Reinforcing the sentiment, he also envisages that ‘political democracy cannot last unless there lies at the base of it, social democracy’ – with liberty, equality and fraternity as a way of life. ‘To divorce one from the other,’ to him, ‘is to defeat the very purpose of democracy’ as he apprehended that equality without liberty would kill individual initiative and that liberty without fraternity would produce the supremacy of the few over the many.
Naturally so, he advocated in favour of a strong Centre as ‘constable to enforce the trio’ so as to ensure inclusiveness. These days when regional and sectarian concerns try to override national interests, Ambedkar’s prescription is all the more relevant in order to hold ‘Bharat’ and ‘India’ together.
Women empowerment was an integral part of Ambedkar’s movement. This fact never received the credit it deserved. For him, the progress of a community is to be measured by the progress of women. The Special Marriage Act 1954 and the Hindu Marriage Act 1955, which were a part of his original Hindu Code Bill, birthed a new era of freedom for women from oppressive
practices and endogamy. This was the beginning of women’s liberation in the country in the real sense and the increasing women empowerment today is only a legacy of Ambedkar.
After the 73rd amendment in 1992, women now constitute up to 50% of panchayat bodies in many States. However, in Legislative Houses, it is less than 10% against the world average of 20%; though ironically women’s turn out in polls increased from 46.6 % in 1962 to 65.7% in 2014 (ECI), almost equal to men.
Ambedkar dismissed the theories of a class war, visualising that a caste-ridden society, far from division of labour, is only ‘division of labourers’ and power is not only economic but social too. Ambedkar was not wrong if the poor performance of Communist parties in India is any evidence.
Disagreeing with Nehru’s socialism that social inequalities automatically capitulate to economic equality, Ambedkar emphasised social equality as a precondition for economic equality. It’s high time the extremist forces who believe in class war and violence appreciated Ambedkar’s philosophy and had a change of heart.
With ‘ascription’ disallowing ‘achievement’, social inequalities undo the benefits of democracy. Hence, affirmative action is indispensable. Inclusion and social mobility are complementary to each other.
Caste is directly identified with occupational prescription in Gandhian romantic rural India, which only rationalises ‘graded inequalities’ denying social mobility. No wonder, atrocities against lower castes and women are endemic in our villages. Freedom from traditional occupational fetters, therefore, is a primary option to debilitate caste.

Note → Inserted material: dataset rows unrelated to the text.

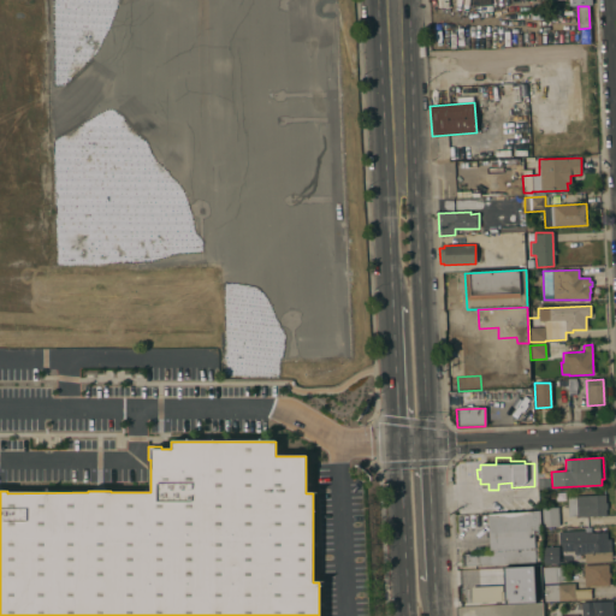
[(538,479),(550,479),(550,490),(538,490),(538,479)]
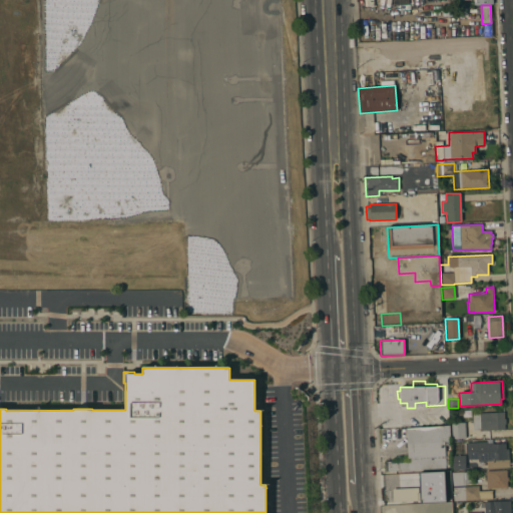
[(504,412),(504,419),(505,419),(505,425),(504,425),(504,430),(489,430),(489,431),(480,431),(480,430),(473,430),(472,415),(479,414),(479,413),(504,412)]
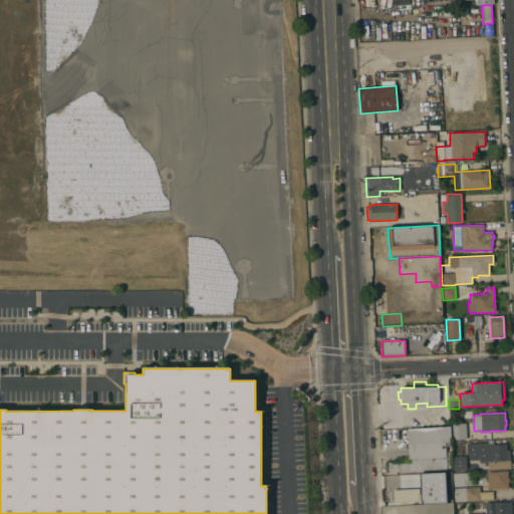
[(450,425),(466,424),(466,440),(451,440),(450,427),(450,425)]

Phenomenal urbanisation in the 21st century opened gates of economic and social freedom to the weaker sections, which migrate regularly to cities in order to make a living unrelated to caste. This is corroborated by erstwhile Planning Commission’s data that the incidence of poverty in rural areas in 2011-12 for SCs was 31.5%, for STs it was 45.3%, whereas in urban areas, it was 21.7% and 24.1%, respectively. The Smart City mission and the Skill Development mission of the Central government deserve credit for their vision is in consonance with that of Ambedkar, ie to empower the weaker sections towards a dignified living.
Similarly, the Swachh Bharat mission, more than sanitation, is also a mission of sensitising people towards dignity of labour by dissociating stigma of caste with occupation. We need more initiatives of this sort.
The regressive character of caste can only be countered by a progressive culture of inclusiveness. Media deserves commendation for its role today as a catalyst in the process by encouraging social intercourse with scientific temper. The enviable manpower of India cannot be wasted by mindless obsession with caste. Ambedkar’s legacy continues to influence us towards a great social endosmosis aimed at building a united India with fraternity.